JCh: Hydrogen will play a role in all applications, especially in sectors that cannot be easily electrified, such as heavy-duty, air and maritime transport. The transport sector is likely to be the biggest user of hydrogen in 2050, with more than 50 million tonnes used either directly in fuel cells, or as part of synthetic fuels.
Keeping and developing European industrial leadership in these sectors will be crucial to maintaining jobs and generating growth in Europe.
What is the main focus for Hydrogen Europe at the moment to accelerate hydrogen technologies and deploy them on a large scale?
JCh: At Hydrogen Europe, we are working on making sure regulatory policies at the European level are favourable to the development of hydrogen mobility, such as the Energy Taxation Directive or the Taxonomy Regulation.
Investment in the use of clean hydrogen as a fuel is a crucial driver to ensure the competitiveness of clean hydrogen in gaseous or liquid form to decarbonise the mobility sector. Hydrogen Europe’s team is in close touch with European stakeholders to develop EU standards and regulations that are required to support the use of clean hydrogen and hydrogen-based fuels, including an ambitious review of the Renewable Energy Directive.
We mainly talk about the future. But what is the situation today?

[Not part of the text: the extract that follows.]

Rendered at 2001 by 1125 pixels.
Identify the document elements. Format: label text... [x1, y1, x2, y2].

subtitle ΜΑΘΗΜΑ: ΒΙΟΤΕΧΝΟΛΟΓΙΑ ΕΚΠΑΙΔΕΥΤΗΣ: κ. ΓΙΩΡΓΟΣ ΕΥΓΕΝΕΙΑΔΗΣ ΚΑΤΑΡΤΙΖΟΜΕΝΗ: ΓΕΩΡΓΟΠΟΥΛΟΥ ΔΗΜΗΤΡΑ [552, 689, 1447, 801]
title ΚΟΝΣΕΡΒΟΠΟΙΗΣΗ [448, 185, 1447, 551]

JCh: Hydrogen ambitions are already reflected in a number of national and regional hydrogen plans. For example, France plans to have up to 50,000 light-duty vehicles and up to 2,000 heavy-duty vehicles on its roads by 2028. The Dutch strategy forecasts a 300,000 light-duty hydrogen vehicles fleet as well as a minimum blending rate of 14% of sustainable aviation fuel (SAF) by 2030. The German region of North-Rhine-Westphalia foresees about 500 buses by 2025.

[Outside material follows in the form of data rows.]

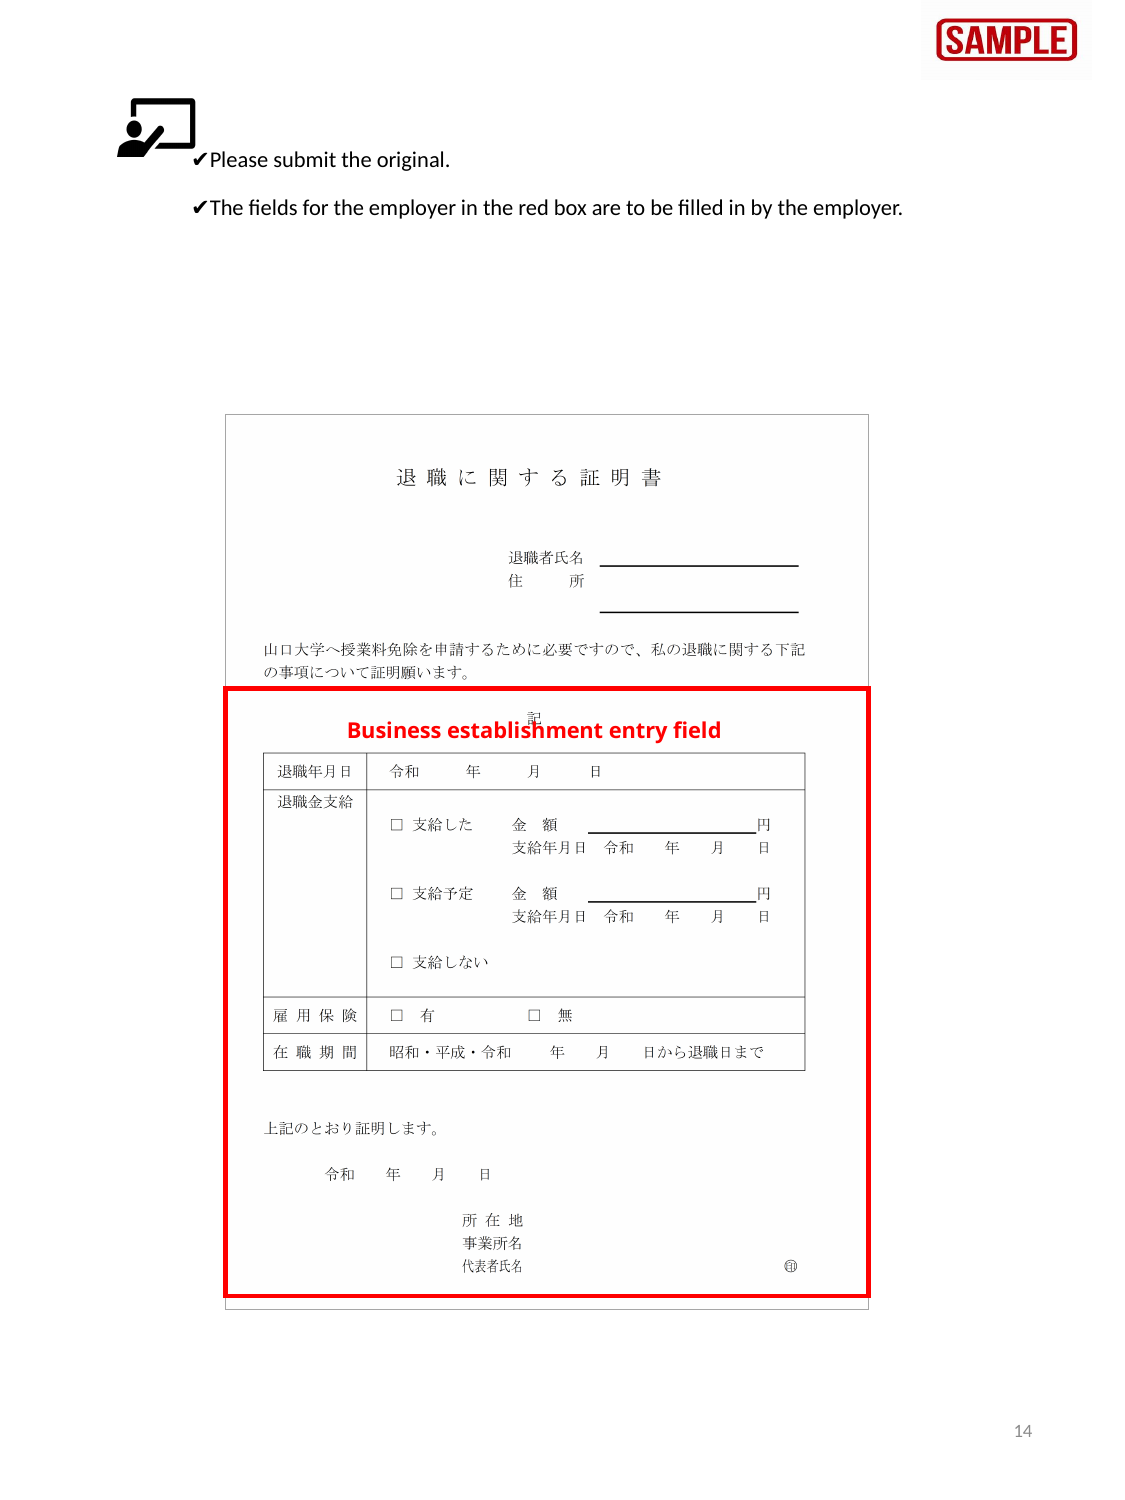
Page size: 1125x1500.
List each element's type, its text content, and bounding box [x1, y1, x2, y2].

picture [113, 79, 199, 176]
text_box ✔Please submit the original. ✔The fields for the employer in the red box are to be filled in by the employer. [176, 140, 1016, 280]
picture [225, 413, 869, 1310]
picture [920, 0, 1092, 80]
slide_number 14 [794, 1390, 1048, 1471]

We already see the change happening: the world’s first passenger train powered by a hydrogen fuel cell is already in commercial operation in Austria and Germany, further tests are being conducted on French and Swedish railways. The world’s first zero-emission hydrogen-electric passenger train commercial operation is slated for 2024. At the recent COP26 summit in Glasgow, hydrogen buses took participants to the key conference sites.

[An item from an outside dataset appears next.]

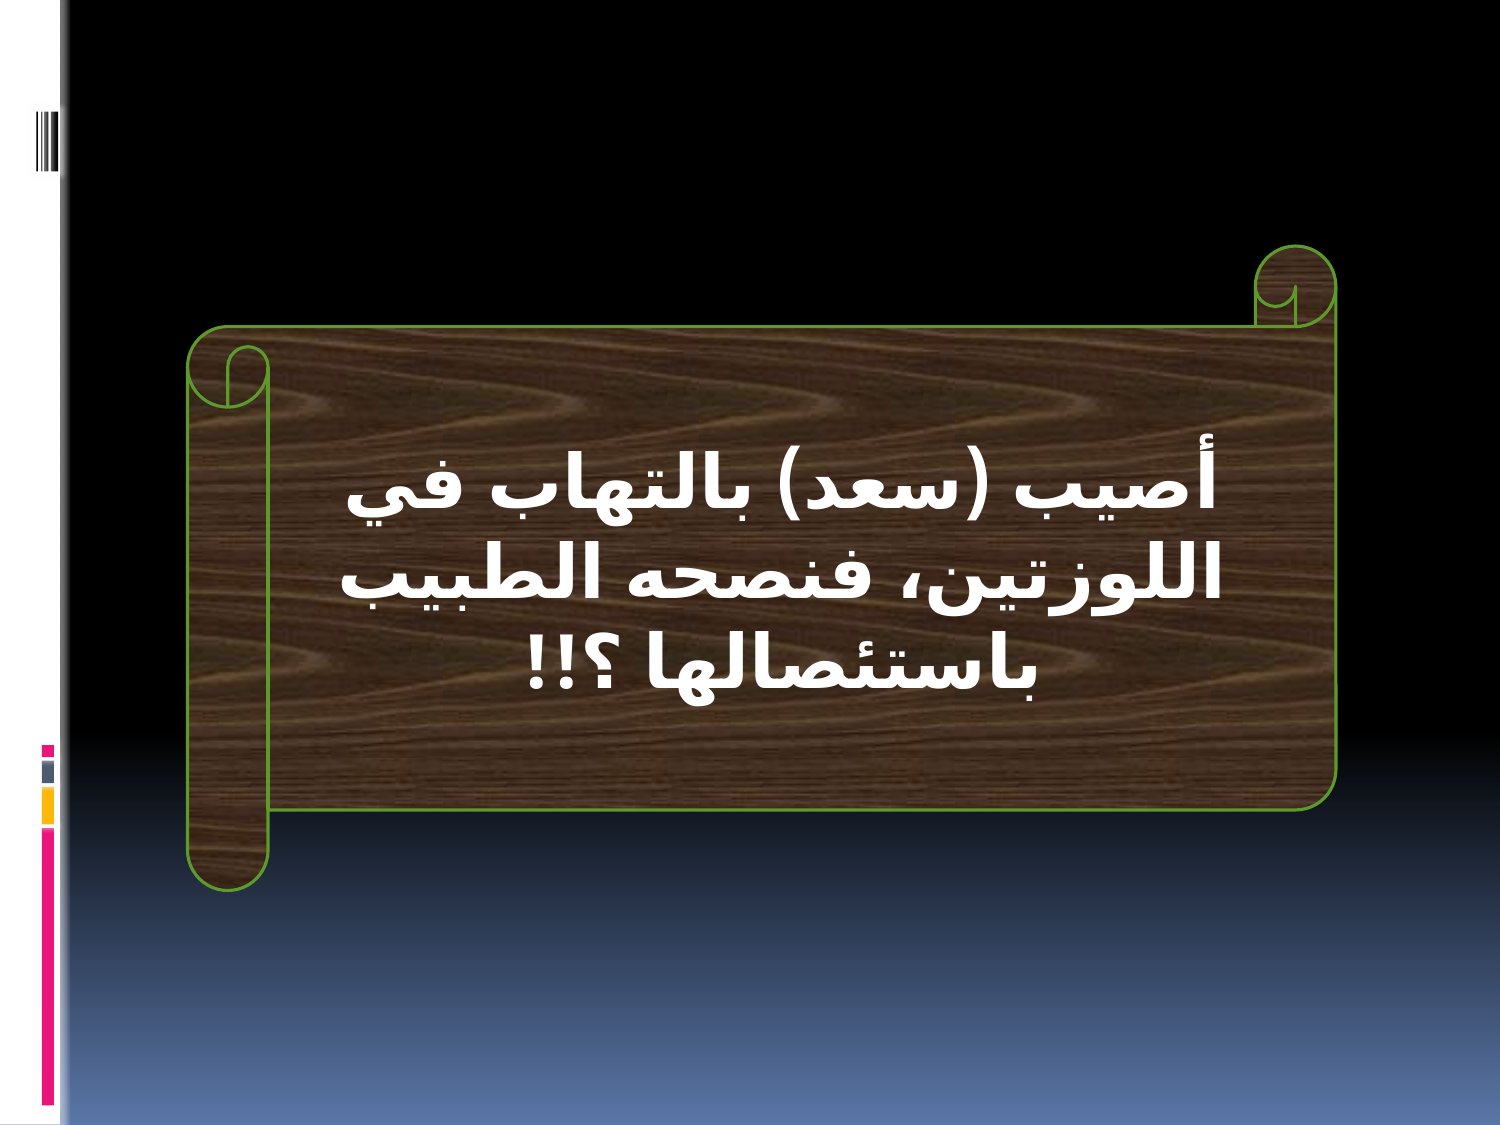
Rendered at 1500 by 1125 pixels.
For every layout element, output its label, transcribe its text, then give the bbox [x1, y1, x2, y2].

text_box أصيب (سعد) بالتهاب في اللوزتين، فنصحه الطبيب باستئصالها ؟!! [185, 244, 1338, 893]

What would be your main message to those Public Transport Authorities which consider hydrogen as the potential fuel of the future but are not yet convinced if this is the right direction?
JCh: All of this is to say that technology is rapidly becoming an end users’ favourite to decarbonize public transport operations; public transport operators are commissioning, or have already commissioned, hydrogen-powered city buses and related hydrogen refuelling stations.
Long-distance bus and coach operators can rely on the implementation of the Alternative Fuels Infrastructure Regulation, which mandates targets for hydrogen refuelling stations on the TEN-T networks and in urban nodes. Hydrogen Europe very much supports this approach, as binding geographical targets for road transport refuelling is an essential means of showing public confidence for the hydrogen road mobility. The technology is becoming both cheaper and more efficient, and the higher the demand the faster the transition to zero-emission public transport will be.
This is yet another proof that the time to bet on hydrogen is now.